Apollo Go is a self-driving car model that has been active in China this past year, and its developers have unveiled the next vehicle to join its self-driving taxi service by the name of Apollo RT6. Supposedly, this new model has the road skills of a driver with 20 years’ experience. 

According to BBC.com, the Apollo Go robotaxi service launched by China’s internet technology giant Baidu Inc. has expanded to several districts, providing autonomous robotaxi services to commuters there for the first time. Apollo Go uses a similar model as ride-hailing companies Uber and Lyft. Riders use an app to summon a driverless car and wait at a local station for the robotaxi vehicle to pick them up.

Currently, users are able to call a robotaxi via the Apollo Go app at one of approximately 50 stations, with daily operating hours from 9am to 5pm. These autonomous taxis are designed to operate completely autonomous, with no safety drivers on board and are backed by a 5G-powered “Remote Driving Service”. This service allows a human operator to take over control of the vehicle remotely in the event the software encounters any unexpected obstacles during the trip, such as a stalled vehicle or lane closure due to construction.
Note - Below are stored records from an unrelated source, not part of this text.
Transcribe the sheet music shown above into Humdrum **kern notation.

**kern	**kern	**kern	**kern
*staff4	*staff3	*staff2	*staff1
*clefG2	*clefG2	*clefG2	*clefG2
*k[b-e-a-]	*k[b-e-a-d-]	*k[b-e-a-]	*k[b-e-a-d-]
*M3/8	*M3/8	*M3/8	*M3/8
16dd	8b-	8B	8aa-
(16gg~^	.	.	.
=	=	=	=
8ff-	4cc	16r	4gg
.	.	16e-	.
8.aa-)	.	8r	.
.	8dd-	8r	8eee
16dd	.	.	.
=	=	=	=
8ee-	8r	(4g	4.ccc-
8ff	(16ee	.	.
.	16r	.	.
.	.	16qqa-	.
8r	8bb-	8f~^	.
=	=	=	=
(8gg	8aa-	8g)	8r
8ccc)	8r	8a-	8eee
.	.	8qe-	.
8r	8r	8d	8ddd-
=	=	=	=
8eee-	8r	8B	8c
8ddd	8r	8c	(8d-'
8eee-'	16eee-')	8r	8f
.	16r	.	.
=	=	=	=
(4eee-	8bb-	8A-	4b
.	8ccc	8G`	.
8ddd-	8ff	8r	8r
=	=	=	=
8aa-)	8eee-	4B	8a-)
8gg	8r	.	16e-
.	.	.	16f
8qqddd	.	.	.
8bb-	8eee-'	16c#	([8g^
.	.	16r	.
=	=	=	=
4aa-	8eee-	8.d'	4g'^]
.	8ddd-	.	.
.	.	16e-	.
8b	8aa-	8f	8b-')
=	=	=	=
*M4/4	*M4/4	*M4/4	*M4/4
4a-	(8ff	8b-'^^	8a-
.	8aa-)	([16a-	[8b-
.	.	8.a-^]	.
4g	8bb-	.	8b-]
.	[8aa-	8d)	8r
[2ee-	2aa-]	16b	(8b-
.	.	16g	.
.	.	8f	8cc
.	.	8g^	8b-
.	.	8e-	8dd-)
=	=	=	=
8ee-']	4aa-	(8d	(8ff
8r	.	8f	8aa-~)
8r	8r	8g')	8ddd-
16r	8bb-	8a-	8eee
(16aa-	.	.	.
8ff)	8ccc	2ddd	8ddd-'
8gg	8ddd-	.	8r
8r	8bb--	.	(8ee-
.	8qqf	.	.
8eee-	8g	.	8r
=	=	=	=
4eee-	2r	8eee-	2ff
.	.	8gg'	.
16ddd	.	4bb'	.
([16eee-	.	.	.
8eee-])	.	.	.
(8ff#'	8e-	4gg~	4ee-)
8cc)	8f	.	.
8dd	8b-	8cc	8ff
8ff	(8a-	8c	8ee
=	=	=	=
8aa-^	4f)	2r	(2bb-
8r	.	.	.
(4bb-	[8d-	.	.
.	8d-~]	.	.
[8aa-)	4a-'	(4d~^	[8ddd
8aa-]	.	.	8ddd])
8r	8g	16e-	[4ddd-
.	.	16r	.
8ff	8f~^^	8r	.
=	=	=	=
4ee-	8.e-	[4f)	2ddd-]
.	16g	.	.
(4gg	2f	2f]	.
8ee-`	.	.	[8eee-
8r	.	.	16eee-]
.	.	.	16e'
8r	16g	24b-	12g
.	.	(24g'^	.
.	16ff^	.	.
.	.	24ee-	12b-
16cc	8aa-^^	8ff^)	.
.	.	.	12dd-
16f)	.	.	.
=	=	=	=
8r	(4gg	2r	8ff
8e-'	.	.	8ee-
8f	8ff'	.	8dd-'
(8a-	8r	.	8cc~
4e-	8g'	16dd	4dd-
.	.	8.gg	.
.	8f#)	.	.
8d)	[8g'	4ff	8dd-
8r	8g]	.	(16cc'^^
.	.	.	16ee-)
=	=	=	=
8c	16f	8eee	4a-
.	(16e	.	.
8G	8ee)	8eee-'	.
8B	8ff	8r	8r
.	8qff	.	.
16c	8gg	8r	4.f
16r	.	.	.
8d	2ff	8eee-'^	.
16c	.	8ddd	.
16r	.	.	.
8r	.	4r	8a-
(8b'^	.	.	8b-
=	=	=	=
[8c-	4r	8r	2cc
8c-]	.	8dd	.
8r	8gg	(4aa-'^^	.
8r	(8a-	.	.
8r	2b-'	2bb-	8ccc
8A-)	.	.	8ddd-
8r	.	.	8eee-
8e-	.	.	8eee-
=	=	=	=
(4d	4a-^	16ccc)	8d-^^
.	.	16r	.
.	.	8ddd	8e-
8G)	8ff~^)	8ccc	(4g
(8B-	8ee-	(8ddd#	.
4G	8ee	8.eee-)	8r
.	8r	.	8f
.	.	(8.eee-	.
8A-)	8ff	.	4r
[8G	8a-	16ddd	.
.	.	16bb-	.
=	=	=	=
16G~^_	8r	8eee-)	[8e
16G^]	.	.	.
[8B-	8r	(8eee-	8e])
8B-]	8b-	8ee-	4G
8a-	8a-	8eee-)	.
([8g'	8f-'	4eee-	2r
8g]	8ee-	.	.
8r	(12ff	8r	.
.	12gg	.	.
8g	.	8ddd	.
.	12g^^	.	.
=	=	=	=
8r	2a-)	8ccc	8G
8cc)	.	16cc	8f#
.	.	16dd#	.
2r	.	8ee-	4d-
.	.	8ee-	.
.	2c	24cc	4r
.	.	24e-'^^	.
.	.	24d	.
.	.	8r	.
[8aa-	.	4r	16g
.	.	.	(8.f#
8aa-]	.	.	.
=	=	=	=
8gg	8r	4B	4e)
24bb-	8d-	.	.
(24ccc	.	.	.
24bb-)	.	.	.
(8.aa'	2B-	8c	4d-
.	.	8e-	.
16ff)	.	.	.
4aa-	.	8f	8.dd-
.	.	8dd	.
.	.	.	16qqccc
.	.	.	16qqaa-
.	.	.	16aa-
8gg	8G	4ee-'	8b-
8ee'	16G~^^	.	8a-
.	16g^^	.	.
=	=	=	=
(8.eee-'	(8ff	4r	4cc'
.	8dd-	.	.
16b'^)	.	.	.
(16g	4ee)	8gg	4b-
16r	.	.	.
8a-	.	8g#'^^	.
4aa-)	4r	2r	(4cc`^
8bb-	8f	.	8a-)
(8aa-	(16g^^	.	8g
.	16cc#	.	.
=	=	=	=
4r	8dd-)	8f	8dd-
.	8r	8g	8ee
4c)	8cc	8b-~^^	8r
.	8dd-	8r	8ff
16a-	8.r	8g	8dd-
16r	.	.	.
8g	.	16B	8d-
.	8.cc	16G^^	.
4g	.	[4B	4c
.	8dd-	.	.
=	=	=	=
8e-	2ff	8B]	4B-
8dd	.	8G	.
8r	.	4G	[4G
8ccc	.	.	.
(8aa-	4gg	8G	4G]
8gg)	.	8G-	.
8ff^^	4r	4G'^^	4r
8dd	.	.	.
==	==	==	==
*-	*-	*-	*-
Furthermore, each vehicle includes a suite of external sensors for safe navigation on public streets.

The company believes that robotaxi vehicles in the future will be more like “intelligent robots” rather than passenger vehicles and that these vehicles will one day “move, communicate and learn” using artificial intelligence. That is a highly educated guess, that might come to fruition earlier than we think.